Fortunately, learning to knit socks two at a time is accompanied by patterns with clear diagrams and photographic illustrations. I found mine in Knitting Circles Around Socks by Antje Gillingham (Martingale & Company, publishers).

I’m happy to report I have successfully turned both heels. The most vexing problem has been confusing which of the four needle tips to use, then having to rip out and knit again previous rows after doing it wrong. I found one dropped stitch too, which is so far back at the beginning there is no way in hell I will rip out my work to redo it. I’ll simply learn to live with it.

If only nursing mistakes were as inconsequential.
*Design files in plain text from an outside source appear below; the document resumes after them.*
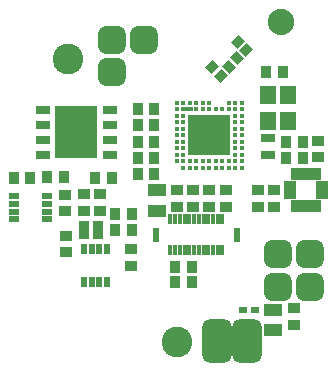
<source format=gts>
G04*
G04 #@! TF.GenerationSoftware,Altium Limited,Altium Designer,19.0.12 (326)*
G04*
G04 Layer_Color=8388736*
%FSLAX24Y24*%
%MOIN*%
G70*
G01*
G75*
%ADD35R,0.0356X0.0434*%
%ADD36R,0.0230X0.0513*%
%ADD37R,0.0171X0.0328*%
G04:AMPARAMS|DCode=38|XSize=33.6mil|YSize=29.7mil|CornerRadius=0mil|HoleSize=0mil|Usage=FLASHONLY|Rotation=45.000|XOffset=0mil|YOffset=0mil|HoleType=Round|Shape=Rectangle|*
%AMROTATEDRECTD38*
4,1,4,-0.0014,-0.0224,-0.0224,-0.0014,0.0014,0.0224,0.0224,0.0014,-0.0014,-0.0224,0.0*
%
%ADD38ROTATEDRECTD38*%

G04:AMPARAMS|DCode=39|XSize=33.6mil|YSize=29.7mil|CornerRadius=0mil|HoleSize=0mil|Usage=FLASHONLY|Rotation=315.000|XOffset=0mil|YOffset=0mil|HoleType=Round|Shape=Rectangle|*
%AMROTATEDRECTD39*
4,1,4,-0.0224,0.0014,-0.0014,0.0224,0.0224,-0.0014,0.0014,-0.0224,-0.0224,0.0014,0.0*
%
%ADD39ROTATEDRECTD39*%

%ADD40R,0.0434X0.0356*%
%ADD41R,0.0277X0.0198*%
%ADD42R,0.0592X0.0415*%
G04:AMPARAMS|DCode=43|XSize=93mil|YSize=93mil|CornerRadius=25.3mil|HoleSize=0mil|Usage=FLASHONLY|Rotation=0.000|XOffset=0mil|YOffset=0mil|HoleType=Round|Shape=RoundedRectangle|*
%AMROUNDEDRECTD43*
21,1,0.0930,0.0425,0,0,0.0*
21,1,0.0425,0.0930,0,0,0.0*
1,1,0.0505,0.0213,-0.0213*
1,1,0.0505,-0.0213,-0.0213*
1,1,0.0505,-0.0213,0.0213*
1,1,0.0505,0.0213,0.0213*
%
%ADD43ROUNDEDRECTD43*%
%ADD44R,0.0375X0.0237*%
%ADD45R,0.0198X0.0395*%
%ADD46R,0.0395X0.0198*%
%ADD47R,0.0493X0.0257*%
%ADD48R,0.1419X0.1773*%
%ADD49R,0.0552X0.0631*%
%ADD50R,0.0513X0.0316*%
%ADD51R,0.0237X0.0375*%
%ADD52R,0.0375X0.0190*%
%ADD53R,0.0391X0.0174*%
%ADD54R,0.0174X0.0174*%
%ADD55R,0.1437X0.1372*%
%ADD56C,0.0883*%
G04:AMPARAMS|DCode=57|XSize=145.8mil|YSize=98.6mil|CornerRadius=26.6mil|HoleSize=0mil|Usage=FLASHONLY|Rotation=90.000|XOffset=0mil|YOffset=0mil|HoleType=Round|Shape=RoundedRectangle|*
%AMROUNDEDRECTD57*
21,1,0.1458,0.0453,0,0,90.0*
21,1,0.0925,0.0986,0,0,90.0*
1,1,0.0533,0.0226,0.0463*
1,1,0.0533,0.0226,-0.0463*
1,1,0.0533,-0.0226,-0.0463*
1,1,0.0533,-0.0226,0.0463*
%
%ADD57ROUNDEDRECTD57*%
%ADD58C,0.1025*%
%ADD59C,0.0300*%
D35*
X379Y-3100D02*
D03*
X-172D02*
D03*
Y-2598D02*
D03*
X379D02*
D03*
X-5001Y396D02*
D03*
X-5552D02*
D03*
X-2173Y-1341D02*
D03*
X-1622D02*
D03*
X-4426Y400D02*
D03*
X-3874D02*
D03*
X-2274Y396D02*
D03*
X-2825D02*
D03*
X-1417Y508D02*
D03*
X-866D02*
D03*
X-1417Y1049D02*
D03*
X-866D02*
D03*
X-1417Y1591D02*
D03*
X-866D02*
D03*
X-1417Y2132D02*
D03*
X-866D02*
D03*
X-1417Y2673D02*
D03*
X-866D02*
D03*
X3415Y3898D02*
D03*
X2864D02*
D03*
X3530Y1591D02*
D03*
X4081D02*
D03*
X3530Y1049D02*
D03*
X4081D02*
D03*
X-2173Y-807D02*
D03*
X-1622D02*
D03*
D36*
X1896Y-1506D02*
D03*
X-813D02*
D03*
D37*
X-325Y-2028D02*
D03*
Y-984D02*
D03*
X1407Y-2028D02*
D03*
Y-984D02*
D03*
X-167D02*
D03*
X-10D02*
D03*
X148D02*
D03*
X305D02*
D03*
X463D02*
D03*
X620D02*
D03*
X778D02*
D03*
X935D02*
D03*
X1093D02*
D03*
X1250D02*
D03*
Y-2028D02*
D03*
X1093D02*
D03*
X935D02*
D03*
X778D02*
D03*
X620D02*
D03*
X463D02*
D03*
X305D02*
D03*
X148D02*
D03*
X-10D02*
D03*
X-167D02*
D03*
D38*
X2199Y4639D02*
D03*
X1921Y4917D02*
D03*
X1350Y3789D02*
D03*
X1072Y4068D02*
D03*
D39*
X1900Y4367D02*
D03*
X1622Y4089D02*
D03*
D40*
X3789Y-3967D02*
D03*
Y-4518D02*
D03*
X-3850Y-177D02*
D03*
Y-729D02*
D03*
X-3797Y-1537D02*
D03*
Y-2089D02*
D03*
X4596Y1624D02*
D03*
Y1073D02*
D03*
X3140Y-33D02*
D03*
Y-585D02*
D03*
X2598D02*
D03*
Y-33D02*
D03*
X-1624Y-2549D02*
D03*
Y-1998D02*
D03*
X1516Y-585D02*
D03*
Y-33D02*
D03*
X974Y-585D02*
D03*
Y-33D02*
D03*
X433Y-585D02*
D03*
Y-33D02*
D03*
X-108Y-585D02*
D03*
Y-33D02*
D03*
X-3207Y-157D02*
D03*
Y-709D02*
D03*
X-2657Y-157D02*
D03*
Y-709D02*
D03*
D41*
X2096Y-4006D02*
D03*
X2490D02*
D03*
D42*
X3100D02*
D03*
Y-4675D02*
D03*
X-778Y-703D02*
D03*
Y-33D02*
D03*
D43*
X-2274Y3898D02*
D03*
X4331Y-2165D02*
D03*
X3248D02*
D03*
Y-3250D02*
D03*
X-1191Y4980D02*
D03*
X-2274D02*
D03*
X4331Y-3250D02*
D03*
D44*
X-4450Y-994D02*
D03*
Y-738D02*
D03*
Y-482D02*
D03*
Y-226D02*
D03*
X-5552Y-994D02*
D03*
Y-738D02*
D03*
Y-482D02*
D03*
Y-226D02*
D03*
D45*
X3809Y508D02*
D03*
X4006D02*
D03*
X4203D02*
D03*
X4400D02*
D03*
X4596D02*
D03*
Y-567D02*
D03*
X4400D02*
D03*
X4203D02*
D03*
X4006D02*
D03*
X3809D02*
D03*
D46*
X4740Y167D02*
D03*
Y-30D02*
D03*
Y-226D02*
D03*
X3665D02*
D03*
Y-30D02*
D03*
Y167D02*
D03*
D47*
X-2354Y1161D02*
D03*
X-2354Y1661D02*
D03*
Y2161D02*
D03*
X-2354Y2661D02*
D03*
X-4575Y1161D02*
D03*
X-4575Y1661D02*
D03*
Y2161D02*
D03*
X-4575Y2661D02*
D03*
D48*
X-3465Y1911D02*
D03*
D49*
X2923Y2274D02*
D03*
Y3140D02*
D03*
X3593D02*
D03*
Y2274D02*
D03*
D50*
X2923Y1709D02*
D03*
Y1157D02*
D03*
D51*
X-2439Y-1998D02*
D03*
X-2695Y-1998D02*
D03*
X-2951Y-1998D02*
D03*
X-3207Y-1998D02*
D03*
X-2439Y-3100D02*
D03*
X-2695D02*
D03*
X-2951D02*
D03*
X-3207D02*
D03*
D52*
Y-1144D02*
D03*
Y-1341D02*
D03*
Y-1537D02*
D03*
X-2754Y-1144D02*
D03*
Y-1341D02*
D03*
Y-1537D02*
D03*
D53*
X217Y2673D02*
D03*
D54*
X1841Y2024D02*
D03*
Y1807D02*
D03*
X1191Y941D02*
D03*
X541D02*
D03*
X108Y1591D02*
D03*
Y1807D02*
D03*
Y2240D02*
D03*
X541Y2673D02*
D03*
X758D02*
D03*
X974D02*
D03*
X1191D02*
D03*
X1407D02*
D03*
X1624D02*
D03*
X1841D02*
D03*
Y2457D02*
D03*
Y2240D02*
D03*
Y1591D02*
D03*
Y1374D02*
D03*
Y1157D02*
D03*
Y941D02*
D03*
X1624D02*
D03*
X1407D02*
D03*
X974D02*
D03*
X758D02*
D03*
X325D02*
D03*
X108D02*
D03*
Y1157D02*
D03*
Y1374D02*
D03*
Y2024D02*
D03*
Y2457D02*
D03*
X758Y724D02*
D03*
X108Y2890D02*
D03*
X-108Y941D02*
D03*
Y1157D02*
D03*
Y1374D02*
D03*
Y1591D02*
D03*
Y1807D02*
D03*
Y2024D02*
D03*
Y2240D02*
D03*
Y2457D02*
D03*
Y2673D02*
D03*
Y2890D02*
D03*
X108Y724D02*
D03*
X325D02*
D03*
X541D02*
D03*
X974D02*
D03*
X1191D02*
D03*
X1407D02*
D03*
X1624D02*
D03*
X1841D02*
D03*
X2057D02*
D03*
Y941D02*
D03*
Y1157D02*
D03*
Y1374D02*
D03*
Y1591D02*
D03*
Y1807D02*
D03*
Y2024D02*
D03*
Y2240D02*
D03*
Y2457D02*
D03*
Y2673D02*
D03*
Y2890D02*
D03*
X1841D02*
D03*
X1624D02*
D03*
X974D02*
D03*
X758D02*
D03*
X541D02*
D03*
X325D02*
D03*
D55*
X974Y1807D02*
D03*
D56*
X3346Y5568D02*
D03*
D57*
X1230Y-5060D02*
D03*
X2230D02*
D03*
D58*
X-3740Y4331D02*
D03*
X-108Y-5089D02*
D03*
D59*
X1407Y2240D02*
D03*
X541D02*
D03*
Y1374D02*
D03*
X1407D02*
D03*
M02*

</source>
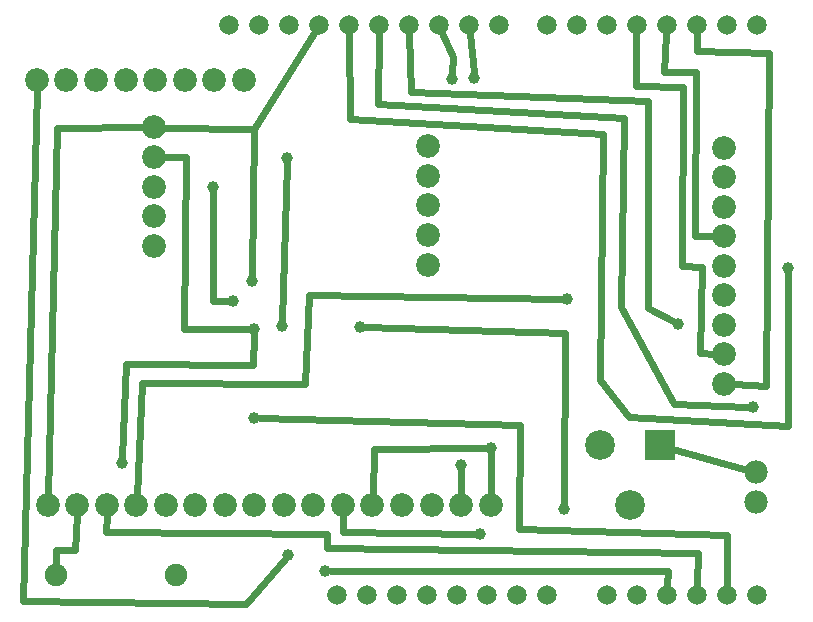
<source format=gtl>
G04 MADE WITH FRITZING*
G04 WWW.FRITZING.ORG*
G04 DOUBLE SIDED*
G04 HOLES PLATED*
G04 CONTOUR ON CENTER OF CONTOUR VECTOR*
%ASAXBY*%
%FSLAX23Y23*%
%MOIN*%
%OFA0B0*%
%SFA1.0B1.0*%
%ADD10C,0.099000*%
%ADD11C,0.075000*%
%ADD12C,0.079370*%
%ADD13C,0.078000*%
%ADD14C,0.065278*%
%ADD15C,0.039370*%
%ADD16R,0.099000X0.099000*%
%ADD17C,0.024000*%
%LNCOPPER1*%
G90*
G70*
G54D10*
X1979Y599D03*
X2179Y599D03*
X2079Y399D03*
G54D11*
X568Y166D03*
X168Y166D03*
G54D12*
X494Y1658D03*
X494Y1559D03*
X494Y1461D03*
X494Y1362D03*
X494Y1264D03*
X1616Y398D03*
X1517Y398D03*
X1419Y398D03*
X1320Y398D03*
X1222Y398D03*
X1123Y398D03*
X1025Y398D03*
X927Y398D03*
X828Y398D03*
X730Y398D03*
X631Y398D03*
X533Y398D03*
X435Y398D03*
X336Y398D03*
X238Y398D03*
X139Y398D03*
X793Y1815D03*
X694Y1815D03*
X596Y1815D03*
X498Y1815D03*
X399Y1815D03*
X301Y1815D03*
X202Y1815D03*
X104Y1815D03*
G54D13*
X2501Y508D03*
X2501Y410D03*
G54D12*
X2395Y1591D03*
X2395Y1492D03*
X2395Y1394D03*
X2395Y1296D03*
X2395Y1197D03*
X2395Y1099D03*
X2395Y1000D03*
X2395Y902D03*
X2395Y803D03*
X1407Y1201D03*
X1407Y1299D03*
X1407Y1398D03*
X1407Y1496D03*
X1407Y1595D03*
G54D14*
X2103Y100D03*
X2203Y100D03*
X2303Y100D03*
X2403Y100D03*
X2503Y100D03*
X1643Y2000D03*
X1543Y2000D03*
X1443Y2000D03*
X1343Y2000D03*
X1243Y2000D03*
X1143Y2000D03*
X1043Y2000D03*
X943Y2000D03*
X843Y2000D03*
X743Y2000D03*
X2503Y2000D03*
X2403Y2000D03*
X2303Y2000D03*
X2203Y2000D03*
X2103Y2000D03*
X2003Y2000D03*
X1903Y2000D03*
X1803Y2000D03*
X1203Y100D03*
X1103Y100D03*
X1303Y100D03*
X1403Y100D03*
X1503Y100D03*
X1603Y100D03*
X1703Y100D03*
X1803Y100D03*
X2003Y100D03*
G54D15*
X1064Y181D03*
X1580Y303D03*
X2242Y1004D03*
X2490Y725D03*
X2608Y1189D03*
X1560Y1823D03*
X942Y233D03*
X1872Y1087D03*
X1517Y532D03*
X828Y985D03*
X387Y540D03*
X828Y689D03*
X756Y1081D03*
X690Y1461D03*
X938Y1555D03*
X919Y996D03*
X1179Y992D03*
X1860Y386D03*
X820Y1146D03*
X1616Y591D03*
X1486Y1819D03*
G54D16*
X2179Y599D03*
G54D17*
X167Y248D02*
X229Y251D01*
D02*
X168Y194D02*
X167Y248D01*
D02*
X229Y251D02*
X236Y367D01*
D02*
X2364Y1296D02*
X2297Y1295D01*
D02*
X2297Y1295D02*
X2300Y1843D01*
D02*
X2300Y1843D02*
X2194Y1843D01*
D02*
X2194Y1843D02*
X2201Y1969D01*
D02*
X2426Y802D02*
X2533Y795D01*
D02*
X2533Y795D02*
X2545Y1906D01*
D02*
X2304Y1913D02*
X2303Y1969D01*
D02*
X2545Y1906D02*
X2304Y1913D01*
D02*
X2253Y1197D02*
X2257Y1792D01*
D02*
X2257Y1792D02*
X2099Y1796D01*
D02*
X2321Y1193D02*
X2253Y1197D01*
D02*
X2364Y903D02*
X2315Y905D01*
D02*
X2315Y905D02*
X2321Y1193D01*
D02*
X2099Y1796D02*
X2102Y1969D01*
D02*
X1083Y181D02*
X2206Y181D01*
D02*
X2206Y181D02*
X2204Y132D01*
D02*
X1561Y304D02*
X1124Y308D01*
D02*
X1124Y308D02*
X1124Y367D01*
D02*
X2225Y1013D02*
X2139Y1055D01*
D02*
X2139Y1055D02*
X2139Y1745D01*
D02*
X2139Y1745D02*
X1351Y1777D01*
D02*
X1351Y1777D02*
X1344Y1969D01*
D02*
X2471Y726D02*
X2226Y736D01*
D02*
X2226Y736D02*
X2052Y1059D01*
D02*
X2052Y1059D02*
X2060Y1690D01*
D02*
X1241Y1737D02*
X1243Y1969D01*
D02*
X2060Y1690D02*
X1241Y1737D01*
D02*
X2608Y1170D02*
X2607Y663D01*
D02*
X2607Y663D02*
X2077Y693D01*
D02*
X2077Y693D02*
X1982Y816D01*
D02*
X1982Y816D02*
X1990Y1635D01*
D02*
X1990Y1635D02*
X1146Y1686D01*
D02*
X1146Y1686D02*
X1143Y1969D01*
D02*
X336Y367D02*
X335Y308D01*
D02*
X335Y308D02*
X1069Y303D01*
D02*
X1069Y303D02*
X1069Y255D01*
D02*
X1069Y255D02*
X2308Y240D01*
D02*
X2308Y240D02*
X2304Y132D01*
D02*
X1559Y1842D02*
X1546Y1969D01*
D02*
X436Y429D02*
X455Y807D01*
D02*
X455Y807D02*
X997Y803D01*
D02*
X997Y803D02*
X1010Y1098D01*
D02*
X1010Y1098D02*
X1853Y1087D01*
D02*
X400Y871D02*
X824Y867D01*
D02*
X388Y559D02*
X400Y871D01*
D02*
X824Y867D02*
X828Y966D01*
D02*
X1517Y513D02*
X1517Y429D01*
D02*
X524Y1559D02*
X601Y1559D01*
D02*
X601Y1559D02*
X595Y985D01*
D02*
X595Y985D02*
X809Y985D01*
D02*
X1616Y429D02*
X1616Y572D01*
D02*
X821Y1165D02*
X828Y1654D01*
D02*
X828Y1654D02*
X1026Y1974D01*
D02*
X1223Y429D02*
X1226Y587D01*
D02*
X1226Y587D02*
X1597Y591D01*
D02*
X2472Y516D02*
X2209Y590D01*
D02*
X140Y429D02*
X171Y1657D01*
D02*
X171Y1657D02*
X463Y1658D01*
D02*
X103Y1784D02*
X57Y79D01*
D02*
X57Y79D02*
X801Y71D01*
D02*
X801Y71D02*
X930Y218D01*
D02*
X690Y1442D02*
X690Y1079D01*
D02*
X690Y1079D02*
X737Y1081D01*
D02*
X847Y689D02*
X1715Y666D01*
D02*
X1715Y666D02*
X1711Y320D01*
D02*
X1711Y320D02*
X2403Y299D01*
D02*
X2403Y299D02*
X2403Y132D01*
D02*
X1860Y405D02*
X1865Y973D01*
D02*
X1865Y973D02*
X1198Y992D01*
D02*
X919Y1015D02*
X938Y1536D01*
D02*
X828Y1654D02*
X524Y1657D01*
D02*
X1487Y1838D02*
X1489Y1894D01*
D02*
X1489Y1894D02*
X1455Y1972D01*
G04 End of Copper1*
M02*
</source>
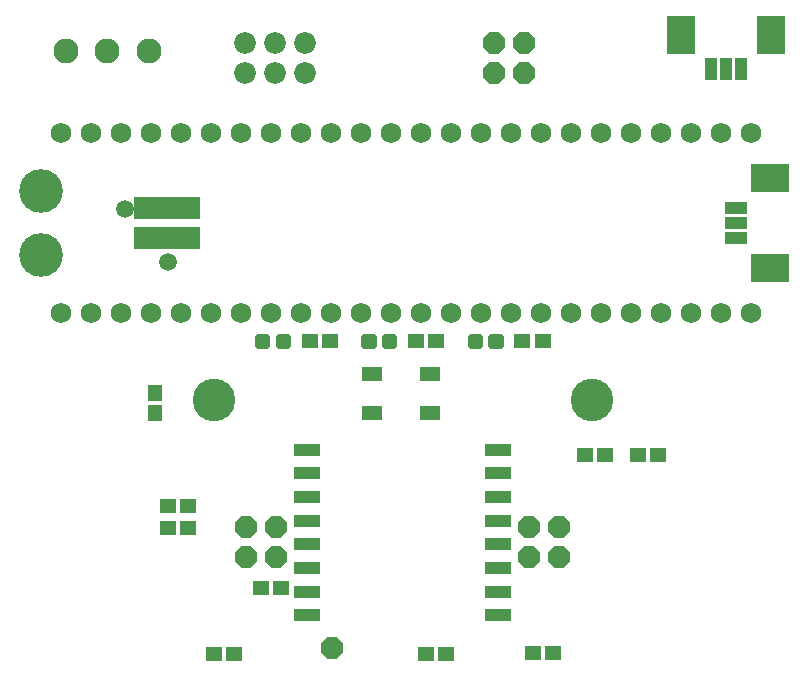
<source format=gbr>
G04 EAGLE Gerber RS-274X export*
G75*
%MOMM*%
%FSLAX34Y34*%
%LPD*%
%INSoldermask Bottom*%
%IPPOS*%
%AMOC8*
5,1,8,0,0,1.08239X$1,22.5*%
G01*
%ADD10C,3.604800*%
%ADD11C,1.752600*%
%ADD12R,1.404800X1.304800*%
%ADD13C,0.600206*%
%ADD14P,1.985969X8X202.500000*%
%ADD15P,1.985969X8X22.500000*%
%ADD16R,1.804800X1.204800*%
%ADD17R,2.304800X1.104800*%
%ADD18P,1.979475X8X22.500000*%
%ADD19R,5.634800X1.954800*%
%ADD20C,3.704800*%
%ADD21R,3.304800X2.404800*%
%ADD22R,1.904800X1.104800*%
%ADD23R,2.404800X3.304800*%
%ADD24R,1.104800X1.904800*%
%ADD25R,1.304800X1.404800*%
%ADD26C,2.104800*%
%ADD27C,1.834800*%
%ADD28C,1.504800*%


D10*
X350000Y230000D03*
X30000Y230000D03*
D11*
X-99400Y303800D03*
X-74000Y303800D03*
X-48600Y303800D03*
X-23200Y303800D03*
X2200Y303800D03*
X27600Y303800D03*
X53000Y303800D03*
X78400Y303800D03*
X103800Y303800D03*
X129200Y303800D03*
X154600Y303800D03*
X180000Y303800D03*
X205400Y303800D03*
X230800Y303800D03*
X281600Y303800D03*
X307000Y303800D03*
X332400Y303800D03*
X357800Y303800D03*
X230800Y456200D03*
X205400Y456200D03*
X180000Y456200D03*
X154600Y456200D03*
X129200Y456200D03*
X103800Y456200D03*
X78400Y456200D03*
X53000Y456200D03*
X27600Y456200D03*
X2200Y456200D03*
X-23200Y456200D03*
X-48600Y456200D03*
X-74000Y456200D03*
X-99400Y456200D03*
X256200Y303800D03*
X357800Y456200D03*
X332400Y456200D03*
X307000Y456200D03*
X281600Y456200D03*
X256200Y456200D03*
X383200Y303800D03*
X408600Y303800D03*
X434000Y303800D03*
X459400Y303800D03*
X484800Y303800D03*
X484800Y456200D03*
X383200Y456200D03*
X408600Y456200D03*
X434000Y456200D03*
X459400Y456200D03*
D12*
X111500Y280000D03*
X128500Y280000D03*
X201500Y280000D03*
X218500Y280000D03*
D13*
X92293Y283523D02*
X92293Y276477D01*
X85247Y276477D01*
X85247Y283523D01*
X92293Y283523D01*
X92293Y282179D02*
X85247Y282179D01*
X74753Y283523D02*
X74753Y276477D01*
X67707Y276477D01*
X67707Y283523D01*
X74753Y283523D01*
X74753Y282179D02*
X67707Y282179D01*
X182293Y283523D02*
X182293Y276477D01*
X175247Y276477D01*
X175247Y283523D01*
X182293Y283523D01*
X182293Y282179D02*
X175247Y282179D01*
X164753Y283523D02*
X164753Y276477D01*
X157707Y276477D01*
X157707Y283523D01*
X164753Y283523D01*
X164753Y282179D02*
X157707Y282179D01*
D14*
X322700Y122700D03*
X322700Y97300D03*
X297300Y122700D03*
X297300Y97300D03*
X82700Y122700D03*
X82700Y97300D03*
X57300Y122700D03*
X57300Y97300D03*
D15*
X267300Y507300D03*
X267300Y532700D03*
X292700Y507300D03*
X292700Y532700D03*
D13*
X272293Y283523D02*
X272293Y276477D01*
X265247Y276477D01*
X265247Y283523D01*
X272293Y283523D01*
X272293Y282179D02*
X265247Y282179D01*
X254753Y283523D02*
X254753Y276477D01*
X247707Y276477D01*
X247707Y283523D01*
X254753Y283523D01*
X254753Y282179D02*
X247707Y282179D01*
D16*
X213500Y252500D03*
X213500Y219500D03*
X164500Y252500D03*
X164500Y219500D03*
D17*
X109000Y48000D03*
X109000Y68000D03*
X109000Y88000D03*
X109000Y108000D03*
X109000Y128000D03*
X109000Y148000D03*
X109000Y168000D03*
X109000Y188000D03*
X271000Y188000D03*
X271000Y168000D03*
X271000Y148000D03*
X271000Y128000D03*
X271000Y108000D03*
X271000Y88000D03*
X271000Y68000D03*
X271000Y48000D03*
D12*
X87500Y71000D03*
X70500Y71000D03*
D18*
X130000Y20000D03*
D19*
X-9100Y392700D03*
X-9100Y367300D03*
D20*
X-116000Y353300D03*
X-116000Y406700D03*
D21*
X501000Y418000D03*
D22*
X472000Y380000D03*
D21*
X501000Y342000D03*
D22*
X472000Y392500D03*
X472000Y367500D03*
D23*
X426000Y539000D03*
D24*
X464000Y510000D03*
D23*
X502000Y539000D03*
D24*
X451500Y510000D03*
X476500Y510000D03*
D12*
X291500Y280000D03*
X308500Y280000D03*
X-8500Y140000D03*
X8500Y140000D03*
X-8500Y122000D03*
X8500Y122000D03*
X406500Y184000D03*
X389500Y184000D03*
X361500Y184000D03*
X344500Y184000D03*
X47500Y15000D03*
X30500Y15000D03*
X317500Y16000D03*
X300500Y16000D03*
D25*
X-20000Y219500D03*
X-20000Y236500D03*
D12*
X209500Y15000D03*
X226500Y15000D03*
D26*
X-60000Y526000D03*
X-25000Y526000D03*
X-95000Y526000D03*
D27*
X56600Y532700D03*
X82000Y532700D03*
X107400Y532700D03*
X56600Y507300D03*
X82000Y507300D03*
X107400Y507300D03*
D28*
X-9000Y347000D03*
X-44968Y392000D03*
M02*

</source>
Who wouldn’t go back in time and fix the med error, rephrase the statement that made you sound dumb in front of coworkers, or treat differently the symptom, which turned out more significant than you realized at the time? Wouldn’t it be great if we could rip out our mistakes and knit them again like stitches dropped from a pair of needles?

We can’t.

Instead, I am aware of the importance my words carry when patients come to me with concerns or fears. I answer the same questions multiple times over the years of my career, but for the patient, their fears are new.  For everyone, I hope to get it right the first time: the right amount of compassion, the right understanding of the meaning of their words, the right kind of wisdom needed for a particular moment. If I get it wrong, coming across as abrupt, disinterested or intensifying fear rather than calming it, there is no going back to rip out stitches from the fabric created by my words and actions. They hang in our memories like dropped stitches; leaving an unsightly hole.

Nursing is more complex than knitting two socks with four needles. Often, there’s no way to go back and fix our mistakes. Sometimes the best we can do is learning from errors, acquire the necessary grace, and live with the resulting holes in our socks.

*Update: I finished knitting my first pair of socks last night.  See photo.

My First Pair of Knitted Socks! photo: jparadisi 2012


4 Comments

  1. Loved this post! “Wouldn’t it be great if we could rip out our mistakes and knit them again like stitches dropped from a pair of needles?” Amen!